Jesús iba por todas las ciudades y aldeas, predicando y anunciando el evangelio del reino de Dios. Lo acompañaban los doce y varias mujeres que habían sido sanadas de espíritus malos y de enfermedades: María, que se llamaba Magdalena, de la que habían salido siete demonios, Juana, mujer de Chuza, intendente de Herodes, Susana y otras muchas que ayudaban con sus bienes.
Lucas 8: 1-3
Desde el principio, Jesús está acompañado por hombres y mujeres que le siguen. De discípulos que él forma para que, tras su partida, continúen su obra. Aunque no se habla mucho de ellas, en su equipo no podían faltar mujeres, ya que, a fin de cuentas, representan, entonces y ahora, el sector más numeroso del género humano.
Jesús sabía que, sin ellas, al evangelio le habría faltado precisamente la voz del mayor contingente de candidatos a la salvación. Nadie mejor que ellas para comprender las necesidades de otras mujeres, sus frustraciones, sus problemas y sus ilusiones.

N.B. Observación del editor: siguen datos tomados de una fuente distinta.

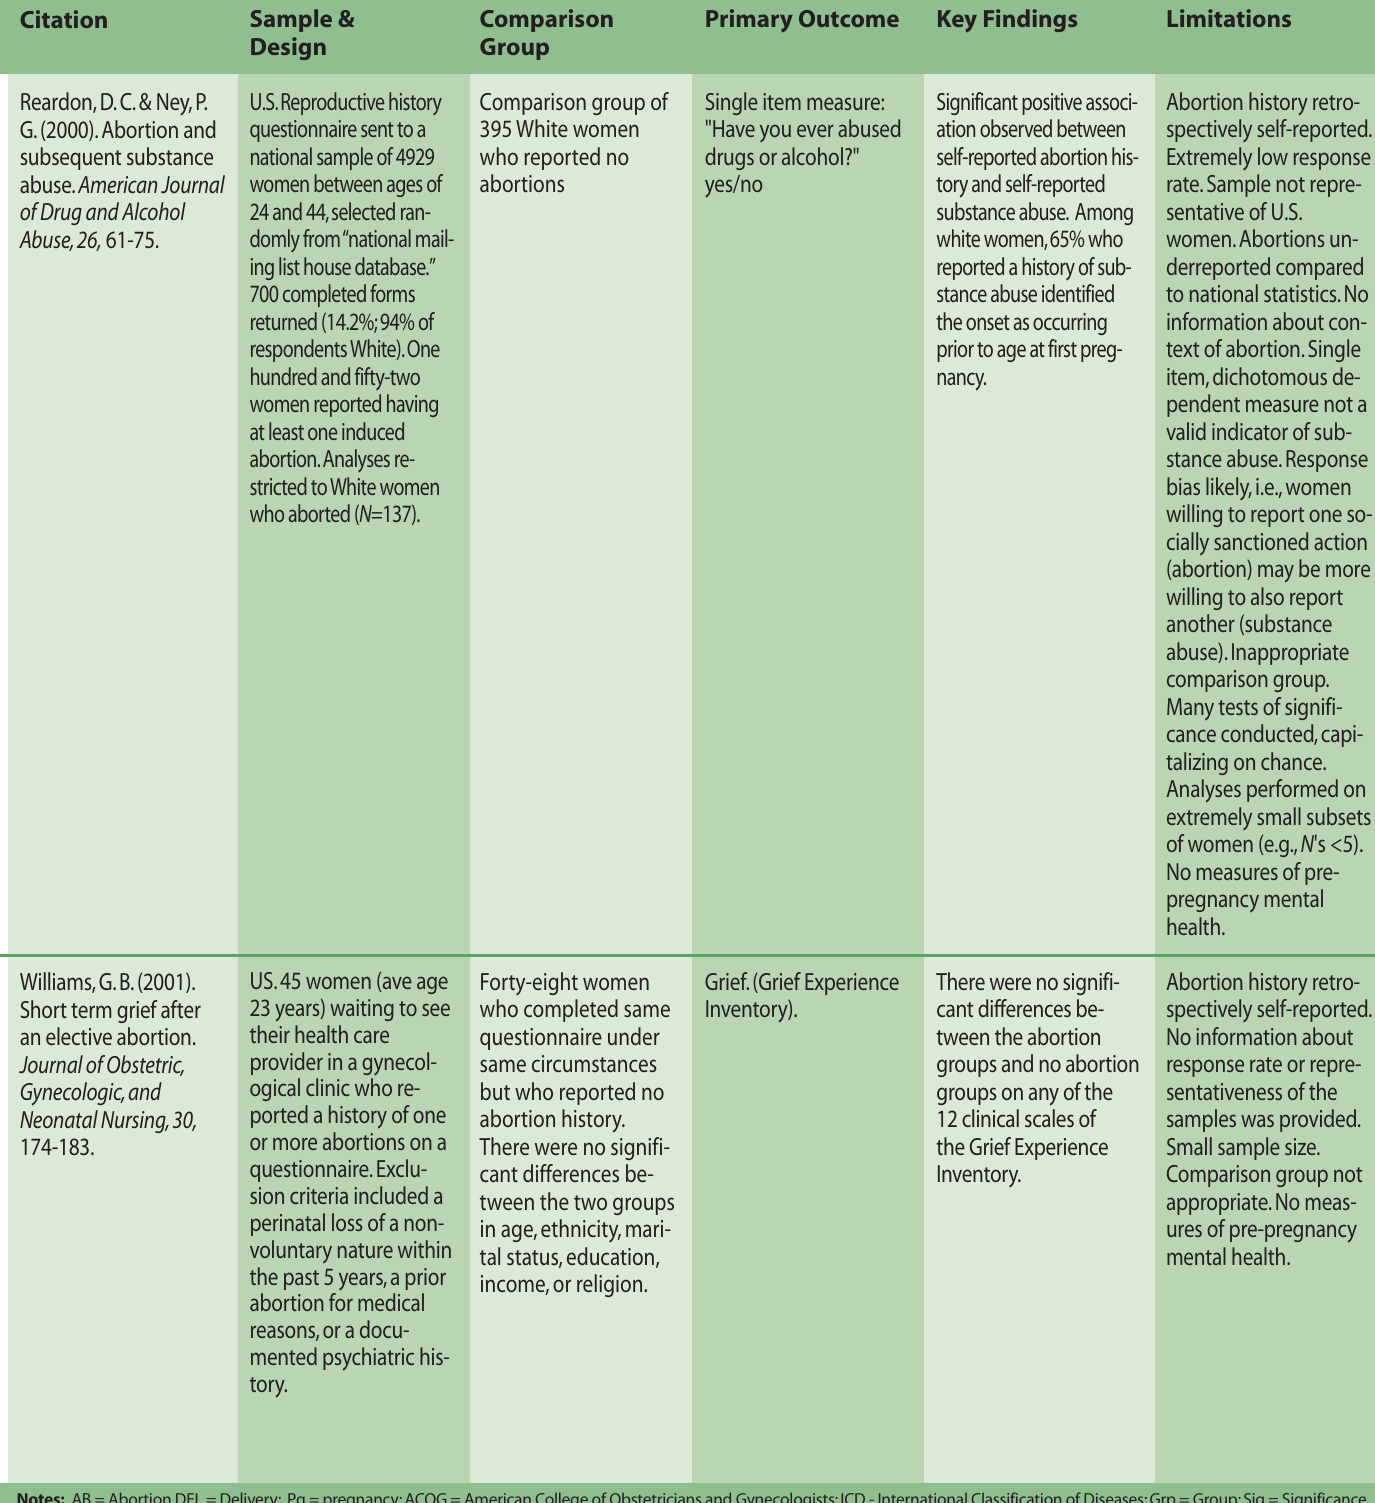
Table 3A: Primary Data Comparison Group Studies UNITES STATES SAMPLES (continued)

Nadie mejor para expresar el evangelio en su propio lenguaje, para traducir su experiencia espiritual con la sensibilidad que les es propia, y poder comunicar a otras mujeres los mensajes de un Dios de quien solo habían oído hablar en categorías masculinas.

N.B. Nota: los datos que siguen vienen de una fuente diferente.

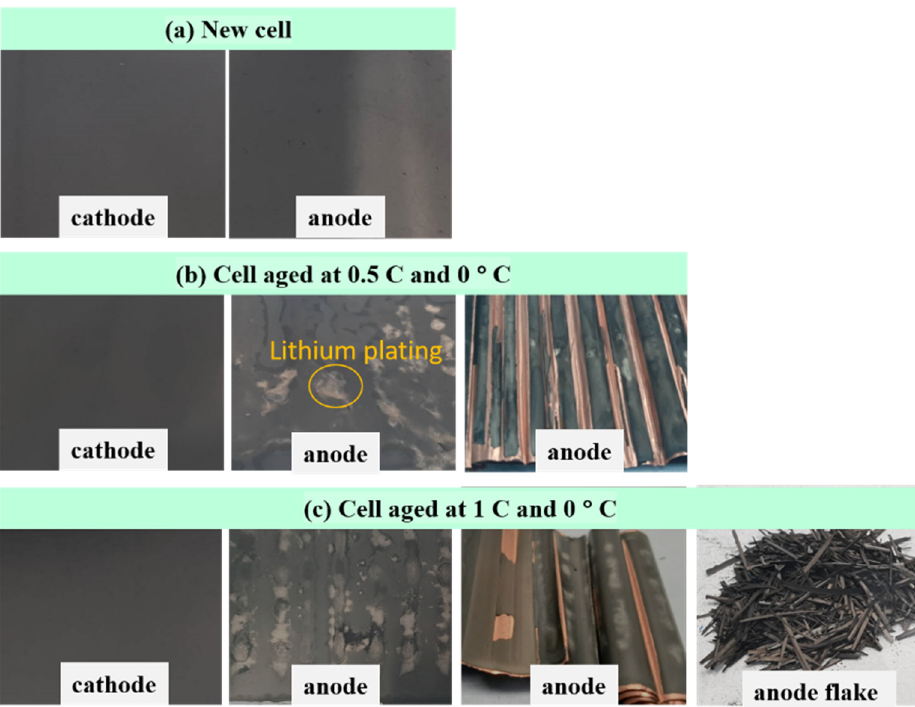
Figure 7. Electrodes harvested from new and cold aged cells.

Y así, la primera persona misionera en país extranjero sería una mujer: la samaritana, una predicadora de éxito fulgurante. Así lo especifica el evangelista Juan, que fue testigo ocular de aquella primera conversión masiva al cristianismo: «Muchos de los samaritanos de aquella ciudad creyeron en él por la palabra de la mujer» (Juan 4: 39).
Mujeres, encabezadas por «María Magdalena y la otra María» (Mat. 28: 1) fueron también las primeras que recibieron el encargo de proclamar la increíble noticia de que Jesús había resucitado, empezando por sus propios discípulos. El texto dice que «el ángel dijo a las mujeres: «[…] Jesús, el que fue crucificado, no está aquí, pues ha resucitado. […] Id pronto y decid a sus discípulos que ha resucitado de los muertos […]».
Entonces ellas, saliendo del sepulcro con temor y gran gozo, fueron corriendo a dar las nuevas a sus discípulos. Y mientras iban a dar las nuevas a los discípulos, Jesús les salió al encuentro, diciendo: «¡Salve!» Y ellas, acercándose, abrazaron sus pies y lo adoraron. Entonces Jesús les dijo: «No temáis; id, dad las nuevas a mis hermanos, para que vayan a Galilea, y allí me verán»» (Mat. 28: 5-10).
Primeras portavoces del evangelio, discriminadas más tarde por tradiciones ajenas a este, las seguidoras de Jesús jamás deberían dejarse desanimar, y deberían seguir siendo portadoras privilegiadas de sus mensajes de esperanza.